'Protect Our Past' Strikes Silver and Gold

Capturing historically iconic Cape Cod houses and their stories of a distant and not-so-distant past, the Shoreline Media-produced documentary “If Our Walls Could Talk: Discovery!” just received well-earned critical acclaim in the form of not one, but two Telly Awards.
The Telly Awards is a highly respected institution, recognizing and honoring excellence in television and video for screens big and small. The latest film by Protect Our Past (POP) took home Gold for “General-Not-for-profit for Non-Broadcast” and Silver for “General-Fundraising and Appeals for Non-Broadcast.”
“If Our Walls Could Talk: Discovery!” explores four historic houses across Sandwich, West Harwich and Wellfleet, their unique tales told by the newest generation of homeowners, or “shepherds,” as the film’s executive producer Ellen Briggs fondly refers to them. In the film, interviewees Tom and Madelynn Keyes, Jay Bombara, Allison Reilly-Bombara, Duncan Berry and Laurie Goldman regale the viewer with fascinating and largely unheard Cape Cod stories, ranging from the assassination of President Abraham Lincoln to the origins of the Chiquita banana company.
POP founder Briggs’ own Chatham story dates back to the 1920s. The Shore Road windmill her great-uncle built out of old shipwrecks, and in which she spent summers as a child, was set to be demolished.

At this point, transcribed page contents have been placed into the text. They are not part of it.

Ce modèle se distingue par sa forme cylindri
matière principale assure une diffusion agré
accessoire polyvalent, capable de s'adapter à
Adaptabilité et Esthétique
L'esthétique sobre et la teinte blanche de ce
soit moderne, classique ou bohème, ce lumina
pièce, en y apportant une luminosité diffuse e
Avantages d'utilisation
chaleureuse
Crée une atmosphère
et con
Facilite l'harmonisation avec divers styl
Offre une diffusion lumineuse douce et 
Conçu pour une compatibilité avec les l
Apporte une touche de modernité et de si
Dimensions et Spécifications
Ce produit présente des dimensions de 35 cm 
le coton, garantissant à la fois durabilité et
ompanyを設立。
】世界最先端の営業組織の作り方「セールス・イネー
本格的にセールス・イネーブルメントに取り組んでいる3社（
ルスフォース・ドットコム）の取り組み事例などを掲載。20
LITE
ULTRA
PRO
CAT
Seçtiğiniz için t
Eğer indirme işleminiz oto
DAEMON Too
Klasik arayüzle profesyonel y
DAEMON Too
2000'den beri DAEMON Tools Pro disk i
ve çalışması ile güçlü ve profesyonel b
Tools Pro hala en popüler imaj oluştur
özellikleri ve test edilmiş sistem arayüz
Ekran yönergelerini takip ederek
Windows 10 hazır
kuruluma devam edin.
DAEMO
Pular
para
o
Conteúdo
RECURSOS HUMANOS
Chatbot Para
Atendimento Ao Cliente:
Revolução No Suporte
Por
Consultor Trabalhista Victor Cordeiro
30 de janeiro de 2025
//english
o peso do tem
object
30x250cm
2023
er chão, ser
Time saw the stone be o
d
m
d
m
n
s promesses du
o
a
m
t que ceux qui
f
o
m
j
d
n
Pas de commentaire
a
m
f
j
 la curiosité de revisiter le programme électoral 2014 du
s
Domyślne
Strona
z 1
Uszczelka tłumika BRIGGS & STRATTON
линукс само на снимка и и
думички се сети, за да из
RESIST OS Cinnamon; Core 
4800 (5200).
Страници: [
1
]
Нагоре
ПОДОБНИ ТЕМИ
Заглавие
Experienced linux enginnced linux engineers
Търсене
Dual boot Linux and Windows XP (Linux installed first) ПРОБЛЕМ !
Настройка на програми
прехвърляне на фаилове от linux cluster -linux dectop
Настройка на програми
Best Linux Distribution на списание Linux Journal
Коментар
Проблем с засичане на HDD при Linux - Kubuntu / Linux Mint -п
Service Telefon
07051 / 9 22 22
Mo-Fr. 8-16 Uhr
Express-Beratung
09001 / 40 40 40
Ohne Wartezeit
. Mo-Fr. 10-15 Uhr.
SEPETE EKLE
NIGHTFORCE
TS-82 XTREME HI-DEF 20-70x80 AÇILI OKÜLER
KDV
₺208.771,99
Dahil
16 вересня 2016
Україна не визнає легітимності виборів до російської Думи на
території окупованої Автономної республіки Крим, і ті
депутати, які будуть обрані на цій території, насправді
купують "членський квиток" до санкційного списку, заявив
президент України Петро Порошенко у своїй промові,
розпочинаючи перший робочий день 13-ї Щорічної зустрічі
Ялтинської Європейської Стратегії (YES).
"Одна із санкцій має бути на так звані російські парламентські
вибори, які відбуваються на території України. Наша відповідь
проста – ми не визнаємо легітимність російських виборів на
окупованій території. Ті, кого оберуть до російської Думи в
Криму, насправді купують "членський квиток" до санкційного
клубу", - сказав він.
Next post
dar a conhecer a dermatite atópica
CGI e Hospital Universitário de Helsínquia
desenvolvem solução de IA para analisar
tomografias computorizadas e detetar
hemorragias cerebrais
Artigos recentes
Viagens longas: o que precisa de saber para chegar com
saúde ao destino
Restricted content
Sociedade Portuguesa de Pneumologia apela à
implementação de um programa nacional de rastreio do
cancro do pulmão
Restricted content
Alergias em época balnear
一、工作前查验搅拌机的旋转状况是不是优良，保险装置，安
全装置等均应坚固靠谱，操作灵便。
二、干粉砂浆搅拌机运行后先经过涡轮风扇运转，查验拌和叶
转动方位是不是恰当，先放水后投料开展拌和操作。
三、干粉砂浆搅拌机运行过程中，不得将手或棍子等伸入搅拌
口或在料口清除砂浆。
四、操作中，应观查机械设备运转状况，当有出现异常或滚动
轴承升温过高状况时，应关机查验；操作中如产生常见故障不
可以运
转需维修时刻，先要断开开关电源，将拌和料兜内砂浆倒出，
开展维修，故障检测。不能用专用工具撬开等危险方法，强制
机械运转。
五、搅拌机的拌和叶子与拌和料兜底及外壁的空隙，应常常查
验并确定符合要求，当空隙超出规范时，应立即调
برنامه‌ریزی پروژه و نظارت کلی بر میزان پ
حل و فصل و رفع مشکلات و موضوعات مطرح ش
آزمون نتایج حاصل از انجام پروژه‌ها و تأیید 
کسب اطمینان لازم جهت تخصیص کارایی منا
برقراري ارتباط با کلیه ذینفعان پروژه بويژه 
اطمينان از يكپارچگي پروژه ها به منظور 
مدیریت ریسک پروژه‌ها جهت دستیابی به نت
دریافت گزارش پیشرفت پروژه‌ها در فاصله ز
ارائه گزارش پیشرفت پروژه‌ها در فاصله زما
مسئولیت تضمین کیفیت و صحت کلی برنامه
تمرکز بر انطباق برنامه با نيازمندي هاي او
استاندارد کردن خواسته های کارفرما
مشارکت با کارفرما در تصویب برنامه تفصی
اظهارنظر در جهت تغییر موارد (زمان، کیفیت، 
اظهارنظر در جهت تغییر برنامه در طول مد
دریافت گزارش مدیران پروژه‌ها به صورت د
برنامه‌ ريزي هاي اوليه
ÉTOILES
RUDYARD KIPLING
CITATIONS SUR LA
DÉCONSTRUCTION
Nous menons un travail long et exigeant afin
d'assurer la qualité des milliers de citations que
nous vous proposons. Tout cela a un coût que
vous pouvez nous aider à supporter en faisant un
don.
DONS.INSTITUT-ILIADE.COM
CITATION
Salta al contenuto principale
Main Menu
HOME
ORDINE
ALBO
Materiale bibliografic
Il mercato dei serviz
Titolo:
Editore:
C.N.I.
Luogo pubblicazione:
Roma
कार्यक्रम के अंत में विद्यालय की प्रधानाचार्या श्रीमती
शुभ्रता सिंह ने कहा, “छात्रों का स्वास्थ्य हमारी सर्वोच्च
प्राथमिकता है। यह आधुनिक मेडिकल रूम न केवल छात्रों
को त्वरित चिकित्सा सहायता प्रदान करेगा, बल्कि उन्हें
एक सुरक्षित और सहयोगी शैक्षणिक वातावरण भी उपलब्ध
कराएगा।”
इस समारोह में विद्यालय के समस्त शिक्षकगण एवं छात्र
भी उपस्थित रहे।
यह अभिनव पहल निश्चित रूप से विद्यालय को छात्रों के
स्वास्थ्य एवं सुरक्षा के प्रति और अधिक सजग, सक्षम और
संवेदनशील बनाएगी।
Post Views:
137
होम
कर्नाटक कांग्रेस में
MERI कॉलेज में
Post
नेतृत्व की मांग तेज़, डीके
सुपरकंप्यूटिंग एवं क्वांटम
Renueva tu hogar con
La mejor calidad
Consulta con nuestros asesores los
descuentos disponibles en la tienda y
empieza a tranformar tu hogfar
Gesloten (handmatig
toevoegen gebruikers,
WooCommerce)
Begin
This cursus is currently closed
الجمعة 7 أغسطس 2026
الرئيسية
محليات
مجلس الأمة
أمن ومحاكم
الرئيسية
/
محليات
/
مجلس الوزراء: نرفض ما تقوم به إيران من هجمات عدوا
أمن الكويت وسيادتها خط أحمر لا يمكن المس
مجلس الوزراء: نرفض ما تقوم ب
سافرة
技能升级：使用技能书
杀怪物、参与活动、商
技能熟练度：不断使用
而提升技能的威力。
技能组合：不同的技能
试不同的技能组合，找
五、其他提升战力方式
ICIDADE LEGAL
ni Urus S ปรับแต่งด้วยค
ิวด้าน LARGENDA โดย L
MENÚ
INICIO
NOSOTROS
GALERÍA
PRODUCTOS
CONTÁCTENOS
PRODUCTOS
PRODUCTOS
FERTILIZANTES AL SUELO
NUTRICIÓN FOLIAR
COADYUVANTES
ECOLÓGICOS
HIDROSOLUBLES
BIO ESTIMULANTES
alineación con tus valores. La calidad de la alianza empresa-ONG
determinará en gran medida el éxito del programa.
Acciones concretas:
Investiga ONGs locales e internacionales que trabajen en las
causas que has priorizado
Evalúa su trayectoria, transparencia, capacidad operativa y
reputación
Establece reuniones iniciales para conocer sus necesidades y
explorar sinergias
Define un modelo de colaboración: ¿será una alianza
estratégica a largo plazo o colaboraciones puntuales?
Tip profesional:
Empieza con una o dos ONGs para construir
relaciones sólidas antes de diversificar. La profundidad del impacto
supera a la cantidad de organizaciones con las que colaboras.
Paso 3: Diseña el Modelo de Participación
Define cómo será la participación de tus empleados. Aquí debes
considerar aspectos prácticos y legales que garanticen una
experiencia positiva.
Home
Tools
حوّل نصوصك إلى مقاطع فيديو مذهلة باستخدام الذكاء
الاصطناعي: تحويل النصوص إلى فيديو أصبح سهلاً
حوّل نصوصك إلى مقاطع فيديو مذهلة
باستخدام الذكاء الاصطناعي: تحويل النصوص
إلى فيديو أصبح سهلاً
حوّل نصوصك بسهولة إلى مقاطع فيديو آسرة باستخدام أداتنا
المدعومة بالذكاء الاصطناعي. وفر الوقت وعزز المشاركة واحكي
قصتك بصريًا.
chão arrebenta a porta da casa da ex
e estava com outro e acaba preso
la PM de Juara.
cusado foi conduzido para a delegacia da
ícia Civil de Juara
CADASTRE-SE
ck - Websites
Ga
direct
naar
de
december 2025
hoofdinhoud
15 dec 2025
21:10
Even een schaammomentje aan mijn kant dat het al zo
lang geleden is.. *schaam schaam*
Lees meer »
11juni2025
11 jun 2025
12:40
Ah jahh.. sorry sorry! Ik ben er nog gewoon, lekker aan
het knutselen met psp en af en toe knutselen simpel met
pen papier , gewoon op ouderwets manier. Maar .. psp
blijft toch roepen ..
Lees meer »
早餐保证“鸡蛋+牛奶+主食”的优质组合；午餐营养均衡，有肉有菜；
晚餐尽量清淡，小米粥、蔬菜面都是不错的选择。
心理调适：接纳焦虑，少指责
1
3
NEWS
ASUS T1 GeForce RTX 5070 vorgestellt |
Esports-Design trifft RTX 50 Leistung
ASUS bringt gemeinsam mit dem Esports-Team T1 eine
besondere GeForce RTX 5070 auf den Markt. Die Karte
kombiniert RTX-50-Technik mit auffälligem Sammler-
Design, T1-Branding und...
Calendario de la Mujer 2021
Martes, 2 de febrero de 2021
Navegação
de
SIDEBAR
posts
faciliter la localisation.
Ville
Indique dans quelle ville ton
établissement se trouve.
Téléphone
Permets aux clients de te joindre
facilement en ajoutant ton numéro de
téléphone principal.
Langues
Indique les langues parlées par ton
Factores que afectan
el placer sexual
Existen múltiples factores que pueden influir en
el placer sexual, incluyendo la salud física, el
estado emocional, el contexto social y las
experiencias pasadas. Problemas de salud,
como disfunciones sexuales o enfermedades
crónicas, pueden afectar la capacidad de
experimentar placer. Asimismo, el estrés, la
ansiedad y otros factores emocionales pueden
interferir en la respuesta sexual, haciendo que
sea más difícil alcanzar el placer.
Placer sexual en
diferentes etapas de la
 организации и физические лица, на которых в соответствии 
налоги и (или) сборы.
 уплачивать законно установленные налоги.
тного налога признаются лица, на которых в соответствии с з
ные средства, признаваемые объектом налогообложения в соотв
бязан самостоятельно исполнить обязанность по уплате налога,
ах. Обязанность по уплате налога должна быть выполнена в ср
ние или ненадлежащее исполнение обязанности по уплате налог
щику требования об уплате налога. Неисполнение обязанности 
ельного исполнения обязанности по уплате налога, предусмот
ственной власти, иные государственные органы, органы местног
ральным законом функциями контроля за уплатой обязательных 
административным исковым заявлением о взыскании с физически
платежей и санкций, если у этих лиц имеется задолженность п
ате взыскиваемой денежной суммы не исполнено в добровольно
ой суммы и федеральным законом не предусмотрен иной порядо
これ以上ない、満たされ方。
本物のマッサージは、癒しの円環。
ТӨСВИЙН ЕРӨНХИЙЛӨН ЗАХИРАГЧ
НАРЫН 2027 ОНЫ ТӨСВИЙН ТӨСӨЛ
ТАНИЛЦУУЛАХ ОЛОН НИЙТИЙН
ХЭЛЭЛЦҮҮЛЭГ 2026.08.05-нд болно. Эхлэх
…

“I call it the Queen of Hearts syndrome. Off with their heads! Just like that, they want to get rid of it,” says Briggs. Fortunately, with the help of her husband and some very supportive community members, the windmill was able to be saved and transported to her backyard, where it stands as a proud reminder of that win for historical preservation. But the windmill is just one instance of success in POP’s ongoing and widespread effort to rescue history from destruction. There’s plenty more work to be done, houses and structures to save.
And though “If Our Walls Could Talk: Discovery!” has since been widely released online and made fully available to the public, the story isn’t over. Co-producer and writer Barbara Sillery, along with director of photography and editor Tom Chartrand, who helmed the production and brought it to fruition, yielded a plethora of additional footage, giving way to a second wind for the project.
“We have a bounty of footage from ‘If Our Walls Could Talk,’ so much that we’re in the midst of editing a part two (‘Hidden Echoes’), which will premiere on Oct. 4 at Barnstable High School,” says creative producer David H. Allen, a longstanding veteran of the industry who’s worked on films such as “Dirty Dancing” and “In A League of Their Own.”
A place of education will serve as a particularly fitting venue to showcase part two, given Protect Our Past’s enduring mission to inform, inspire and promote historical preservation, not only for older generations, but for today’s youth, who will become tomorrow’s homeowners. In that spirit, as voiced in the film, viewers are urged to “Listen closely, as our walls do talk.”